Although you may be the only person you know with an intestinal disease, it’s estimated 25% of Canadians suffer from some form of intestinal disease. At The North American Intestinal Disease Education & Awareness Society (IDEAS), we understand that intestinal disease is especially difficult for young people, who may be afraid to talk to their friends, parents, teachers or classmates about their health.
This website is designed to provide support, education and resources for children, teenagers and parents who are affected by intestinal disease. IDEAS believes in supporting the abilities of people with intestinal disease, and educating patients, their families and their communities through public events and resources like this website.
Each section of this site provides resources geared towards the needs of children, teens, or parents. We appreciate the hard work of all the other organizations and websites we link to, and hope you will too!
The North American Intestinal Disease Education & Awareness Society is a registered charity based in Vancouver, BC, Canada. IDEAS’ mission is to raise awareness of gastrointestinal diseases and disorders through education and public campaigns, with a focus on ability, rather than disability.
US Statistics on Intestinal Diseases
Crohn’s and Colitis Foundation of America
- There are about 1.4 million people in the U.S. who have IBD, and at least 150,000 of them are under the age of 17.
- About 30,000 new cases of Crohn’s and colitis are diagnosed each year
- Most people diagnosed with Crohn’s disease are young, between the ages of 15 and 35
- However, Crohn’s disease can also occur in people who are 70 or older and in young children as well. In fact, 10% of those affected—or an estimated 100,000—are under the age of 18
- Males and females appear to be affected equally
- More Caucasians than people from other racial groups develop ulcerative colitis
- The disease tends to occur more often in Jews (largely of Eastern European ancestry) than in people of non-Jewish descent
- Both Crohn’s disease and ulcerative colitis are diseases found mainly in developed countries, more commonly in urban areas rather than rural ones, and more in northern climates than in southern ones.

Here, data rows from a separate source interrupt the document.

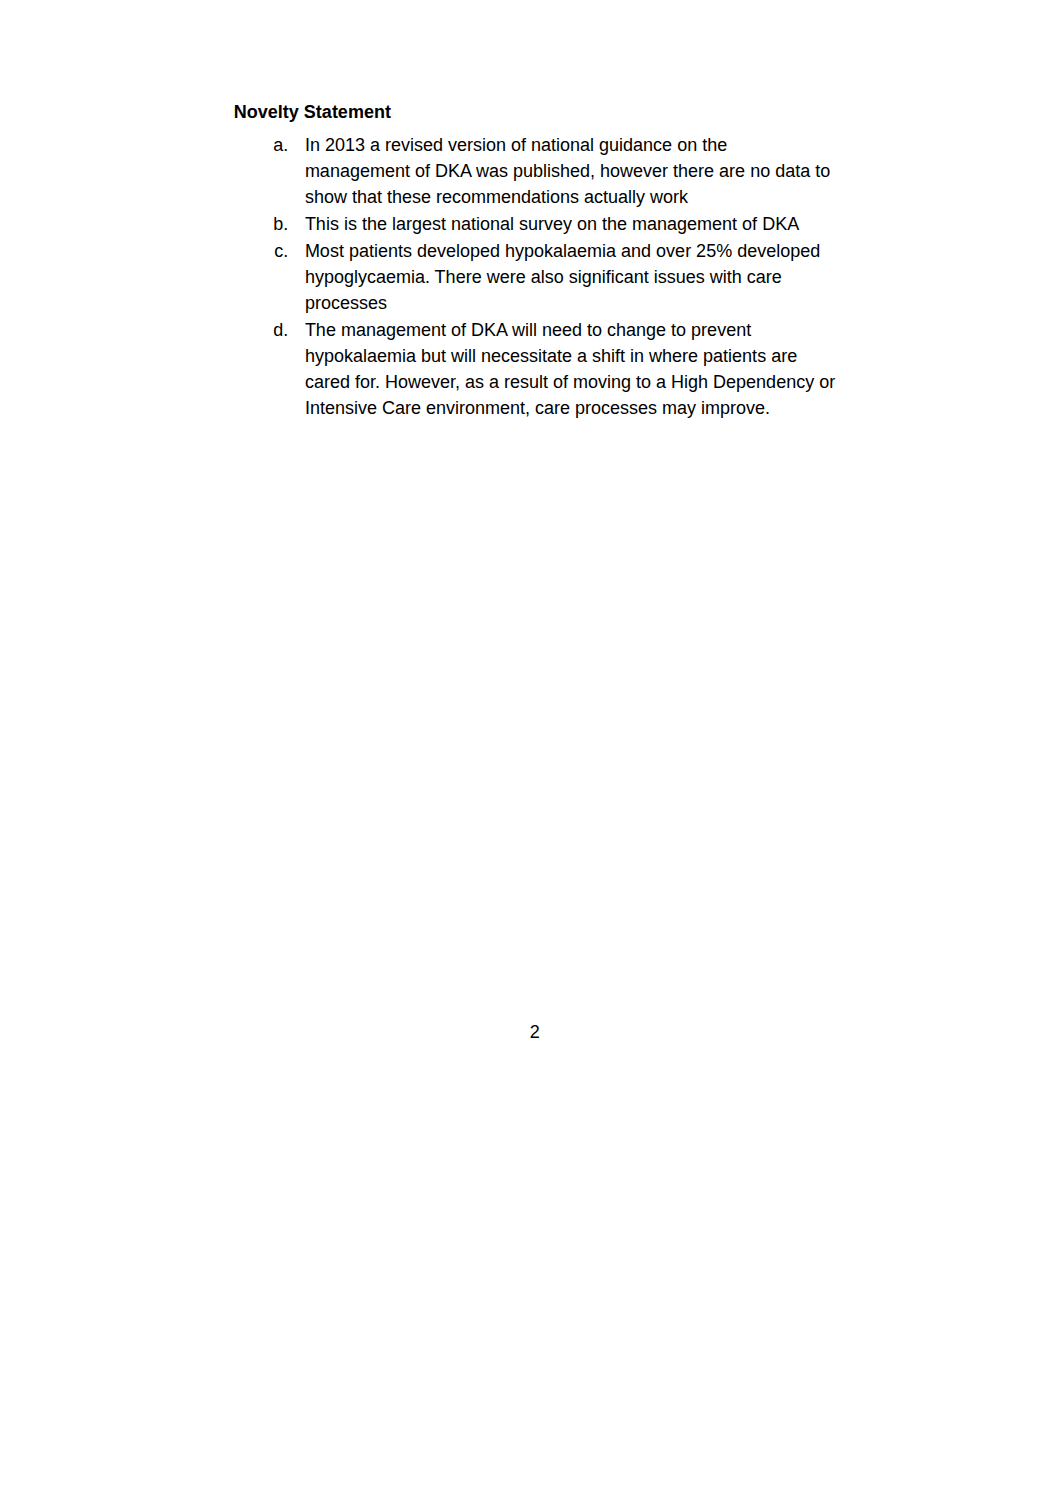Novelty Statement
In 2013 a revised version of national guidance on the management of DKA was published, however there are no data to show that these recommendations actually work
This is the largest national survey on the management of DKA
Most patients developed hypokalaemia and over 25% developed hypoglycaemia. There were also significant issues with care processes
The management of DKA will need to change to prevent hypokalaemia but will necessitate a shift in where patients are cared for. However, as a result of moving to a High Dependency or Intensive Care environment, care processes may improve.
2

- Up to 20% of people with Crohn’s disease have a first-degree relative (first cousin or closer) with either Crohn’s disease or ulcerative colitis.
International Foundation for Functional Gastrointestinal Disorders
- About 25% of the U.S. population has some activity limitation and impairment of daily function due to these disorders, and the frequency of work absenteeism is second only to the common cold. These disorders comprise about 41% of gastrointestinal problems for which patients seek health care.
- Only about 1% of the National Institute of Diabetes and Digestive and Kidney Diseases (NIDDK) of the National Institutes of Health’s budget is directed toward translational and clinical research for functional GI and motility disorders.
- Symptoms sufficient for a diagnosis of IBS were noted in 17% of high school students and 8% of middle school students.
National Digestive Diseases Information Clearing House
Irritable Bowel Syndrome
- Prevalence: 2.1 million people (1996)
- Recent findings estimate about 2 million people in the United States have celiac disease, or about 1 in 133 people.
- Among people who have a first-degree relative diagnosed with celiac disease, as many as 1 in 22 people may have the disease.
- One out of 133 people in the United States is affected with celiac disease.
- CD occurs in 5-15% of the offspring and siblings of a person with celiac disease.
- In 70% of identical twin pairs, both twins have the disease.
- It is strongly suggested that family members be tested, even if asymptomatic.
- Family members who have an autoimmune disease are at a 25% increased risk of having celiac disease.
- Celiac Disease may appear at any time in a person’s life.
- The disease can be triggered for the first time after surgery, viral infection, severe emotional stress, pregnancy or childbirth.
- CD is a multi-system, multi-symptom disorder.
- Symptoms are extremely varied and can often mimic other bowel disorders.
- Infants, toddlers, and children often exhibit growth failure, vomiting, bloated abdomen and behavioral changes.
Cedar-Sanai Inflammatory Bowel Disease Center
- Industry experts estimate that as many as 2 million North Americans suffer from one of a variety of inflammatory bowel diseases.
- About 200,000 of those are children.